Christie George

Winter 2026 | Prose

“This ghost's still alive. I'm still alive.”

-Rosalía, Divinize

 

1.

 

It’s been weeks since you left this dimension. I’ve spent a lot of that time wondering where you are after the mania of walking in circles looking for the tree and the shred of rope I heard was still there.

 

So where are you anyway? I haven’t been able to figure it out. It strikes me that religion would be handy right about now. Any theory would do, really (paradise, hell, reincarnation…), but I don’t think faith is a thing you can borrow as needed. I keep hearing about the bardo. Is that where you are? Where does that leave me?

 

2.

 

I’ve also been struggling with writing this essay. My editor asked me to write something about ghosts, so I’ve been doing research as if this were a school assignment.

 

I Googled “how to write a ghost story”, and the AI instructed me to “create a strong atmosphere, developing complex characters (both living and dead) and building tension through the fear of the unknown.” It strikes me that America in 2026 has all the elements of a good ghost story. The entry continues, “Writing a ghost story requires balancing atmosphere, psychological tension, and a clear reason for the haunting.”

 

Let’s take these one by one: 1. A clear reason for the haunting - my friend is dead. 2. Psychological tension - I don’t know where she is.

 

As for atmosphere, is this the time to mention that it was a dark and stormy night? It really was! Howling wind, driving rain, an isolated walking path.

 

An auntie in her minivan in the parking lot spotted me wandering around, rolled down her window and asked me if my ride would be there soon. She seemed to be torn between not wanting to leave me there alone and needing to get where she was going before the storm got worse. A bardo of sorts. I didn’t know how to explain what I was doing, which was looking for the tree where my friend’s life ended (and where maybe she turned into a ghost).

 

3.

 

I don’t really believe in ghosts. I’m not sure if this is the appropriate time or place to admit that; it seems a little rude considering the circumstances (both the circumstances of my friend and the circumstances of this assignment). I think my stance on this issue reflects poorly on me. Like I’m unevolved or my mind is colonized or like I’m a flat earther or something.

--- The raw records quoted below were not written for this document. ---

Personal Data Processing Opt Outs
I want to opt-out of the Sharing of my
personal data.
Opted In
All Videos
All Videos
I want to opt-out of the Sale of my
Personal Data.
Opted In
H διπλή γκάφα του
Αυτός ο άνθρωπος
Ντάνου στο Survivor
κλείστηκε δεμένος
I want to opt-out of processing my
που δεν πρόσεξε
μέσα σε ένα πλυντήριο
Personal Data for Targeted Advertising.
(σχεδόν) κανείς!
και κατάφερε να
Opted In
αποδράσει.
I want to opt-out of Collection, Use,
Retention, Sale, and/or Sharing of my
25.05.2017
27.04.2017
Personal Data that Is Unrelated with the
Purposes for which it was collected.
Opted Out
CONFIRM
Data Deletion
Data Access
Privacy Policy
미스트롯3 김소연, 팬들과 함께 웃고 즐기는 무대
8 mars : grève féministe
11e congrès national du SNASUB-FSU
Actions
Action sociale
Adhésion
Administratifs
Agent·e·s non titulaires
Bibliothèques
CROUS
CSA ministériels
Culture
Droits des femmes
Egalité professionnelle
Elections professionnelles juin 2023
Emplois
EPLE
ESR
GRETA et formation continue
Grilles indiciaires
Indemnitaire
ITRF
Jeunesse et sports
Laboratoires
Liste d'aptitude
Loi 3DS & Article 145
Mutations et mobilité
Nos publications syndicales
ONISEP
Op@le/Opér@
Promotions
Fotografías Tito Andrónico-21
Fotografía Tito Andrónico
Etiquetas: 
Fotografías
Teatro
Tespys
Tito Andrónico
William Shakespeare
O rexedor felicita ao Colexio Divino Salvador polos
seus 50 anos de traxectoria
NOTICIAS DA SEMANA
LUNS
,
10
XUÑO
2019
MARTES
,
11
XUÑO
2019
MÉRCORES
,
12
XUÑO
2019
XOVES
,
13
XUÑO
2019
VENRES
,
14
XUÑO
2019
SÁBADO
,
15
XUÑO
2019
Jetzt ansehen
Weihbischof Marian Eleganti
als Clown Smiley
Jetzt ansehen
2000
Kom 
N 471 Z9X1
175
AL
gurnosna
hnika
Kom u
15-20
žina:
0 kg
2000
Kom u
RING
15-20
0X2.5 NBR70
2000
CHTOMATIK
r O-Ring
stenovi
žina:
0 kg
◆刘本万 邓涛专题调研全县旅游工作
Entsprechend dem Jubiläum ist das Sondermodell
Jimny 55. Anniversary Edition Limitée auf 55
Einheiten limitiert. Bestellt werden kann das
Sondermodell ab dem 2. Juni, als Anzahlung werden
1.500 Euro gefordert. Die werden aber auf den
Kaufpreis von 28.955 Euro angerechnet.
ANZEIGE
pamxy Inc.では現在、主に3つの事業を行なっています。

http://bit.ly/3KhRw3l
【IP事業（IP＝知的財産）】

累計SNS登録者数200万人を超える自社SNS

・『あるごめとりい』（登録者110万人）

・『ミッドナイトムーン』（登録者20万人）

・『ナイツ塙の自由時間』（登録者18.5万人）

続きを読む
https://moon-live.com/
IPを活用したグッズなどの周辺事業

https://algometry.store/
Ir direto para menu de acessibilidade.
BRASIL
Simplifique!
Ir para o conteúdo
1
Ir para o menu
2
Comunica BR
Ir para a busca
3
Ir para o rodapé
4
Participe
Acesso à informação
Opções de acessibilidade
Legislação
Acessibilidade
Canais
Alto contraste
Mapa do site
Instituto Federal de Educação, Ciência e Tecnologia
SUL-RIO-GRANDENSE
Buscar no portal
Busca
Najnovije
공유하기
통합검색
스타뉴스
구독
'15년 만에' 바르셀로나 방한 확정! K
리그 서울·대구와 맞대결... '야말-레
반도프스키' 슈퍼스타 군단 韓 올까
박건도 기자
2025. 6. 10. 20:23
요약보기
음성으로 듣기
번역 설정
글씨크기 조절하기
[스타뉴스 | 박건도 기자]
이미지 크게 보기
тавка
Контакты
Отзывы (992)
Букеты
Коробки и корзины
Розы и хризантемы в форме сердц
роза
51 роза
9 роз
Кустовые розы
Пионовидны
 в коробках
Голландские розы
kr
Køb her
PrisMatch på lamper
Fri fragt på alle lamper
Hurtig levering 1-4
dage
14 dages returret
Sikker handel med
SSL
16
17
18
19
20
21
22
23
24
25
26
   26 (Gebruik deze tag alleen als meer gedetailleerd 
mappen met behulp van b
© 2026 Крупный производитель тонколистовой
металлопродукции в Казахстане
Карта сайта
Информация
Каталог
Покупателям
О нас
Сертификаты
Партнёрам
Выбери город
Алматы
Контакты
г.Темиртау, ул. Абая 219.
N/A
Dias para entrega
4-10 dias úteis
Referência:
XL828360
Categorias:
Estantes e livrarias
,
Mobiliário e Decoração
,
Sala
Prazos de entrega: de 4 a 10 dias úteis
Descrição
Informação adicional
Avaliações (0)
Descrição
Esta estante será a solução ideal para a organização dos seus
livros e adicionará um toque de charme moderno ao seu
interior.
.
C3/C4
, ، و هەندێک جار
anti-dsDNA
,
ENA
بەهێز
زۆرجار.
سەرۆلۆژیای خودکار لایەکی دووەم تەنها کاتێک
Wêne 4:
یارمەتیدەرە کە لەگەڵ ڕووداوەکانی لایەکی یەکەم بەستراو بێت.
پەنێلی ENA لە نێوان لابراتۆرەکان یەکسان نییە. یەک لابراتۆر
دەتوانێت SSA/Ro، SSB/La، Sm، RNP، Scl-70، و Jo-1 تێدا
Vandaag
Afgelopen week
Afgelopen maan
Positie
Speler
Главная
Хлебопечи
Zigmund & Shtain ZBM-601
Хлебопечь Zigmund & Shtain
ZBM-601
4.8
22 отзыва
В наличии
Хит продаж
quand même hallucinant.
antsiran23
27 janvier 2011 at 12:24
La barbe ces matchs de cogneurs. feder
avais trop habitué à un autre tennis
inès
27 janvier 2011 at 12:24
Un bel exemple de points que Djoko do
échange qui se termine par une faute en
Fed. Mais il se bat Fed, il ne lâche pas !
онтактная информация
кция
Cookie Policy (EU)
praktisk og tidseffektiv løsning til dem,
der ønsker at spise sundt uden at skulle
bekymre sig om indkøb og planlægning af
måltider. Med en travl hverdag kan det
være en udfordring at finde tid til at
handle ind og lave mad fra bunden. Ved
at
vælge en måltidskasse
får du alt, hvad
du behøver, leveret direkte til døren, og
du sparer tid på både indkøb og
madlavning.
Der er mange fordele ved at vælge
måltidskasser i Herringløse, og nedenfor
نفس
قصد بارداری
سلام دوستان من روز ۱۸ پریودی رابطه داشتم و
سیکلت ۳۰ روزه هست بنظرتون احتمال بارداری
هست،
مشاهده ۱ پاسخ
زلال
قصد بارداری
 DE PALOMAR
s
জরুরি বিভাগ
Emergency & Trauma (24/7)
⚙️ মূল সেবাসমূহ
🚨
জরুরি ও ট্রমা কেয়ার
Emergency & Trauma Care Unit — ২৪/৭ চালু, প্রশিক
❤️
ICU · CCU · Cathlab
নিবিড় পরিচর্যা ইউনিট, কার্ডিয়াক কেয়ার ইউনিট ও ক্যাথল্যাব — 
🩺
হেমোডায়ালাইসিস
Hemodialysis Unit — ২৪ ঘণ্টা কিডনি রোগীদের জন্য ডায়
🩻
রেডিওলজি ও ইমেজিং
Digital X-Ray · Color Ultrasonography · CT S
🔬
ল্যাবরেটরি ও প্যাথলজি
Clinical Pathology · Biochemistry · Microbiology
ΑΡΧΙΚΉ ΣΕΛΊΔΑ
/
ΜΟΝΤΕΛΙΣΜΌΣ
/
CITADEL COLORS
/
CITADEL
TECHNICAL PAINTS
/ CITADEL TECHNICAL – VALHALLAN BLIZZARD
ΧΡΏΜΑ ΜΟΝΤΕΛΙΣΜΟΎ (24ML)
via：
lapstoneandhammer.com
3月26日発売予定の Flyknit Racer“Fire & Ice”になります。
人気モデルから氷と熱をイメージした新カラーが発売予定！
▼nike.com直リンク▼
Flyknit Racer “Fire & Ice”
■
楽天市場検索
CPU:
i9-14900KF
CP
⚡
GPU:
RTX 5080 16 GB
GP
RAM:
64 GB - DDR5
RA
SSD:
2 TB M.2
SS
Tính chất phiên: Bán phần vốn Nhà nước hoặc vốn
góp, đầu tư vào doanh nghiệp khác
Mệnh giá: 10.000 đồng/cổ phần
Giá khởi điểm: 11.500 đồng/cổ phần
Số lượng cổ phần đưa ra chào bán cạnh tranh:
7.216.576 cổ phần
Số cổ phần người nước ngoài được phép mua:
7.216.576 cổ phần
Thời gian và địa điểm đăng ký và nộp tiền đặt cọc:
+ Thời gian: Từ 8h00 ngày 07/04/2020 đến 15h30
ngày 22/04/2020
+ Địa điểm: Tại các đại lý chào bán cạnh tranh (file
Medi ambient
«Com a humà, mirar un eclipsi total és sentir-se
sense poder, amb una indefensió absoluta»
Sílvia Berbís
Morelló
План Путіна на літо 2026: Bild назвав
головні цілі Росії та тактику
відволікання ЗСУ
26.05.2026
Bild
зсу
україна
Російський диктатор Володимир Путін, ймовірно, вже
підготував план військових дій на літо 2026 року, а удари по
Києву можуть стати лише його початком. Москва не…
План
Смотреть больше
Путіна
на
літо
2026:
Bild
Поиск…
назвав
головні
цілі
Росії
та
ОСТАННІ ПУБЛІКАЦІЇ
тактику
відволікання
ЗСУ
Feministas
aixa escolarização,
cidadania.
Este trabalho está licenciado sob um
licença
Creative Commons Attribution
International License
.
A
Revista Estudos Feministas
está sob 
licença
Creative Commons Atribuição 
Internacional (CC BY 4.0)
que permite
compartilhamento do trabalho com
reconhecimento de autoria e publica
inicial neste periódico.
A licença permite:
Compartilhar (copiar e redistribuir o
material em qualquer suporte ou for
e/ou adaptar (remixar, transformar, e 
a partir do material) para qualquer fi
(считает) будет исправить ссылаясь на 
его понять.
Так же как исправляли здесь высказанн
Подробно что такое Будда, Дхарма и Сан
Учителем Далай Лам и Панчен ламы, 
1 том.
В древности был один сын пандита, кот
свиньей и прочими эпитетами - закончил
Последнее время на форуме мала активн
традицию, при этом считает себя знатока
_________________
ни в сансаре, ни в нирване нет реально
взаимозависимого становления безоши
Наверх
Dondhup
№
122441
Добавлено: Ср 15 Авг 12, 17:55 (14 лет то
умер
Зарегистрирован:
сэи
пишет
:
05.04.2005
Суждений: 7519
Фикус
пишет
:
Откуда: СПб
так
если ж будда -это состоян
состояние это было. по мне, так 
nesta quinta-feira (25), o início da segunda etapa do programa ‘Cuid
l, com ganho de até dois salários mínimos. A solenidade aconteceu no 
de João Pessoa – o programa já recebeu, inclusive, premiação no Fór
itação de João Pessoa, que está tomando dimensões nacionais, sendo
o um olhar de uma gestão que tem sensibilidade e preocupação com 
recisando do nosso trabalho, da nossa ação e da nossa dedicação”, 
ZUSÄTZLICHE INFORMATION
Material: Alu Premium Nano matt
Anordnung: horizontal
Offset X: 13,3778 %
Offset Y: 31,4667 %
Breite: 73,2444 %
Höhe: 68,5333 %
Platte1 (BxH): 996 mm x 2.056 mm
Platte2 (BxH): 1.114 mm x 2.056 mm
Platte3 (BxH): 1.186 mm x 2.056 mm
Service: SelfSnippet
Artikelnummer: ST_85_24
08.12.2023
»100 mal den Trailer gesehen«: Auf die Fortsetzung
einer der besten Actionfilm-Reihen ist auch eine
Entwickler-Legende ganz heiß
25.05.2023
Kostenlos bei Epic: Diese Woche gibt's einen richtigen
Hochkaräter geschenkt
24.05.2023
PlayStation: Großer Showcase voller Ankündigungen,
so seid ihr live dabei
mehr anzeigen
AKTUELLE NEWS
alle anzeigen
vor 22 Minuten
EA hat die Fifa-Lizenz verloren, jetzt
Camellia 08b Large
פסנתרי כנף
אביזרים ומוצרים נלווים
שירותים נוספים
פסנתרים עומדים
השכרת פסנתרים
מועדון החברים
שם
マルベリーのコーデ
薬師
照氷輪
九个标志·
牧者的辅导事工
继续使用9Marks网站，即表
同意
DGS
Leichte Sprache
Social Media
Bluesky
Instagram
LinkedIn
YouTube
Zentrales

That said, I have had some ghost-adjacent experiences. When I was 21 and studying in Madrid, a group of scholars honoring the centennial of Gabriel Garcia Lorca’s birth mistook me for a gypsy ghost sent there to celebrate with them. I stayed out with them all night and played my part. Let them believe what they needed to believe. Isn’t that what ghosts do?

 

I am haunted by a thing I never had. And it is relentless. I make a note to read more about the Buddhist idea of the hungry ghost, a tormented spirit characterized by insatiable hunger. That's what this searching feels like. The more places I look, the hungrier I become. I'm gorging on absence.

 

I keep thinking about those Rosalia lyrics: This ghost's still alive / I'm still alive. Maybe that's the problem—I've been looking for you as a ghost when you're just... elsewhere. And I'm the one who can't leave.

  

4.

 

I’ve become so desperate about this assignment that I turn to my children for ideas. I tell my 10-year-old that I am having trouble with a writing project. He is playing Zelda. “What’s the trouble?” he asks without taking his eyes off the screen. “I’m supposed to write something about ghosts, but I can’t think of what to write.”

 

He doesn’t say anything, so I’m not sure if he has heard me or not. Just as I am about to repeat myself, he turns to me with a look he has probably learned from me. Patient, not without sympathy, but faintly bemused - the look you give someone who is working very hard to complicate something so very simple.

 

“You could just write about the time I saw a ghost in J’s basement. I would be okay with that.” Having resolved the issue, he turned his attention back to Zelda.

 

We talked later about J’s basement ghost. Whether it was scary or not (it wasn’t). Whether the basement was a bardo or more like a permanent hang spot, a cool chill zone. The details didn’t seem to matter to him; he didn’t need to know. He wasn’t sure why I needed to either. When I asked him whether he believed in ghosts, whether he thought the ghost was real, he gave me that look again. “Obviously.”

 

It makes me think I need a different relationship to not knowing, to mystery. Perhaps presence doesn’t require proof. Maybe being somewhere doesn't have to mean being found. I’ve been looking for the wrong thing. What I need is not a location or an explanation, but permission to let you be wherever you are. Maybe it’s the bardo; maybe it’s the basement. And maybe this is enough.

Christie George is a writer, curator and producer who lives in West Sonoma County with her family. She has been working at the intersection of media, technology and social change for more than 20 years. In her creative practice, she is particularly interested in collaborative art, especially work that explores and expands the idea of collective authorship. Christie recently released "The Emergency Was Curiosity," an illustrated book report, exhibition and event series about cultivating creative attention.